There are only a couple of flaws in The Touryst’s roughly-eight hours of gameplay, but none are game-breaking. Some of the puzzles and boss battles have solutions that are not easily sussed out. One such example requires the player to put a boss to sleep, but there’s nothing that indicates or hints at how to do this— I ultimately finished the encounter without putting the beast to bed and was frustrated beyond measure the whole time. The same can be said of a handful of the To-Dos where I found myself perplexed where to go next or with whom to speak. Still, the solutions eventually manifest themselves through trial and error, but these small qualms are worth mentioning nonetheless. The final issue I encountered was the game crashed on me once, but thankfully I didn’t lose any progress.

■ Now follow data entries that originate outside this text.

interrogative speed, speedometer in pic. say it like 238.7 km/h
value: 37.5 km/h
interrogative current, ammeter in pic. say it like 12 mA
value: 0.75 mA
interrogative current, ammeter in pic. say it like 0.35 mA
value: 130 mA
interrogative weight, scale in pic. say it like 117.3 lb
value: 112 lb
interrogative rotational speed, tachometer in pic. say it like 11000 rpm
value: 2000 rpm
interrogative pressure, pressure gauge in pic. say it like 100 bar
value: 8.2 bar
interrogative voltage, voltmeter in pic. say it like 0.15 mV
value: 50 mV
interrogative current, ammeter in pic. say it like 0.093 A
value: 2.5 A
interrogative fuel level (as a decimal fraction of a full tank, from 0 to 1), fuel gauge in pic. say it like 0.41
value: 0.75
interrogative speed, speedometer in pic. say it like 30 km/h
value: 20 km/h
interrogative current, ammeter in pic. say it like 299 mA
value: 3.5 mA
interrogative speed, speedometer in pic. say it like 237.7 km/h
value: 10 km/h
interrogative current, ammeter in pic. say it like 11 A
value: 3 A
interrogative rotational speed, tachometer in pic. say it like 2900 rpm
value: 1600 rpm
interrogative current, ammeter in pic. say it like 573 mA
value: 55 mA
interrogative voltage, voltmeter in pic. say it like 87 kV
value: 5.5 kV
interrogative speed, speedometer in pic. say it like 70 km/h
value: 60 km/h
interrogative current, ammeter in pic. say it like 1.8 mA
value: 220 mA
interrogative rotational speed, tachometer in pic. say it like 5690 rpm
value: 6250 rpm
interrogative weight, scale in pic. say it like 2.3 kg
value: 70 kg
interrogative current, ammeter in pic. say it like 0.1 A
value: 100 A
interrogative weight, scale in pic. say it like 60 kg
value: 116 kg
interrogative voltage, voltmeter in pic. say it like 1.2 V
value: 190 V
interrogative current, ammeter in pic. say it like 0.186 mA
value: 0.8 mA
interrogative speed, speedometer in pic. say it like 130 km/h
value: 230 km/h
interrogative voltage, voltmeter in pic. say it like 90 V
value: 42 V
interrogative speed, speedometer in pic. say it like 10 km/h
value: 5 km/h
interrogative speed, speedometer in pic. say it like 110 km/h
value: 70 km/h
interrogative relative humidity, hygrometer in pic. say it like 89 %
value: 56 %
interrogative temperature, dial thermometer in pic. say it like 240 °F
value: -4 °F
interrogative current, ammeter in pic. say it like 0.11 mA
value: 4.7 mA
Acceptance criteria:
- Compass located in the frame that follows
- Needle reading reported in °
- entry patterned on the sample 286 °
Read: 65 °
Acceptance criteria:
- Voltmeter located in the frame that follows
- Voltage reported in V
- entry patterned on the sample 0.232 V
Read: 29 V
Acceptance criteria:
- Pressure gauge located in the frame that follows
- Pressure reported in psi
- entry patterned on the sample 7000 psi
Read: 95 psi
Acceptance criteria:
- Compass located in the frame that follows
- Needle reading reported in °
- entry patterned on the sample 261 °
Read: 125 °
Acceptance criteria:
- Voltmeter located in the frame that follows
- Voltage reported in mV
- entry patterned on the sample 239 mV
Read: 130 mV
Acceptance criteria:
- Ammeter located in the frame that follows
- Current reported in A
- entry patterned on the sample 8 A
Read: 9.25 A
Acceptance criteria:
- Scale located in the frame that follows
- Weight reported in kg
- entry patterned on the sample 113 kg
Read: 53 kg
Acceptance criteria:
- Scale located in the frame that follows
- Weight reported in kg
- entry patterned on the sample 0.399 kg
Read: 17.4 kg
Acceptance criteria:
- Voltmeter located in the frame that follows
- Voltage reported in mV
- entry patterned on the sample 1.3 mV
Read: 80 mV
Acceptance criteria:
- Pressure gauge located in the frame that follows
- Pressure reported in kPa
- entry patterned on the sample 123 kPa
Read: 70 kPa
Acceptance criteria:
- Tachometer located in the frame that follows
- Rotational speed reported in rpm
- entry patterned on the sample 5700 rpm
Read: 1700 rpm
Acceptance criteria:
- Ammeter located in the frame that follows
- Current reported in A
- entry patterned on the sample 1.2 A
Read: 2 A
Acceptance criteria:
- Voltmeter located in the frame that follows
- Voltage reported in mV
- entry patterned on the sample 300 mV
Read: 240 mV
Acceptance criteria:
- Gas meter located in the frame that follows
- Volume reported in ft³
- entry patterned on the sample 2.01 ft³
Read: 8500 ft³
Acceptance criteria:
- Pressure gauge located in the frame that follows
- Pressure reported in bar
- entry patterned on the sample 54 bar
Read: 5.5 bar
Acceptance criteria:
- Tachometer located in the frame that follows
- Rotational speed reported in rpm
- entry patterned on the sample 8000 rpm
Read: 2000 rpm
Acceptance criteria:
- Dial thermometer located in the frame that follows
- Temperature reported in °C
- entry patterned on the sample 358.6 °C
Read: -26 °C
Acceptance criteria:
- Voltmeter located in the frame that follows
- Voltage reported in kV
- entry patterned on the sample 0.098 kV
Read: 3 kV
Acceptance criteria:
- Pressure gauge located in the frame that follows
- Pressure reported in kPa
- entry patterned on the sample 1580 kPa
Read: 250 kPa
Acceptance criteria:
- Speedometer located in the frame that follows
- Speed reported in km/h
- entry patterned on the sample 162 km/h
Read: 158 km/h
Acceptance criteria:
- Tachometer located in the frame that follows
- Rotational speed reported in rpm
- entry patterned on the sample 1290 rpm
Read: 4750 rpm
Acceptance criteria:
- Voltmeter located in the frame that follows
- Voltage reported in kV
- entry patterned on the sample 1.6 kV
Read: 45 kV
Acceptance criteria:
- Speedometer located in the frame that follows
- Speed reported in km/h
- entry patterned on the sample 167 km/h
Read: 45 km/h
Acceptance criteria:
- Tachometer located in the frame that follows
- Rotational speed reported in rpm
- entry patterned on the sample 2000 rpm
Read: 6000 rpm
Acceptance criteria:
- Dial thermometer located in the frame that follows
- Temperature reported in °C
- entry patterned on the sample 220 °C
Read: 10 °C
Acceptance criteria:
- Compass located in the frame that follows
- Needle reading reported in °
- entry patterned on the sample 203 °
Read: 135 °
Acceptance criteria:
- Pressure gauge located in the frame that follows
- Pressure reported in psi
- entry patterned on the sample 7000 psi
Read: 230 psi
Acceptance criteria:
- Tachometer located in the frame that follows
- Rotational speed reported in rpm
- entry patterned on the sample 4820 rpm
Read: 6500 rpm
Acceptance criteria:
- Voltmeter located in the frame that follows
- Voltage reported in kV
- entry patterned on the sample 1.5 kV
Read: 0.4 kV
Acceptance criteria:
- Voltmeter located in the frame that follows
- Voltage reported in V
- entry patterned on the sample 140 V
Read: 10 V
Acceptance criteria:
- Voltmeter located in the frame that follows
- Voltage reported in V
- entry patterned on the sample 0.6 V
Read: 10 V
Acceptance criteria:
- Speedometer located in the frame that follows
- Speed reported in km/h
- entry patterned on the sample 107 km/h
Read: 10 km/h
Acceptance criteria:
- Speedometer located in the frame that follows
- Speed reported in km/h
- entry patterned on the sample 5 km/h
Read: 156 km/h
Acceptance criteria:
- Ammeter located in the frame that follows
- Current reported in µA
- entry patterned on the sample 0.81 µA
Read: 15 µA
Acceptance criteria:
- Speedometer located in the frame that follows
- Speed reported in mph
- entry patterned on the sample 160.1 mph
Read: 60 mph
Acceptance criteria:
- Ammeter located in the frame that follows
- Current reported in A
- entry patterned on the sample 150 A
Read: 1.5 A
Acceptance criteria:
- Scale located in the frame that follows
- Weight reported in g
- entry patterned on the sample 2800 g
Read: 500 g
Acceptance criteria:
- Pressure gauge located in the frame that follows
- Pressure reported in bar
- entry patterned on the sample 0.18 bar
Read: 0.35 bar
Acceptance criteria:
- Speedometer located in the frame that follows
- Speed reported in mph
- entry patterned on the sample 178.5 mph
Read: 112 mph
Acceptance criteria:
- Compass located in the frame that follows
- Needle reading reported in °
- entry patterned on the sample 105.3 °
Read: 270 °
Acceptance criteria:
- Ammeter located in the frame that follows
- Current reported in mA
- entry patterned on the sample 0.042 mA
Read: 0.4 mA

The Touryst is a weekend trip turned into a video game. Its secrets compel the player forward but at a leisurely, soothing pace. The homage to Mario (brown hair, mustache, red shirt, blue pants, brown shoes— need I say more?) are unmistakable, and so too is Shin’en’s apparent love for the sort of adventure games that Nintendo’s plumber helped pioneer. No piece of gameplay is wasted, so no piece of gameplay is redundant or filler. It was an absolute joy entering into this world, a world teeming with life and activities and things to find. Shin’en made waves with FAST RMX and will hopefully do so again with The Touryst. This is a real gem that every Switch owner should seek out and download.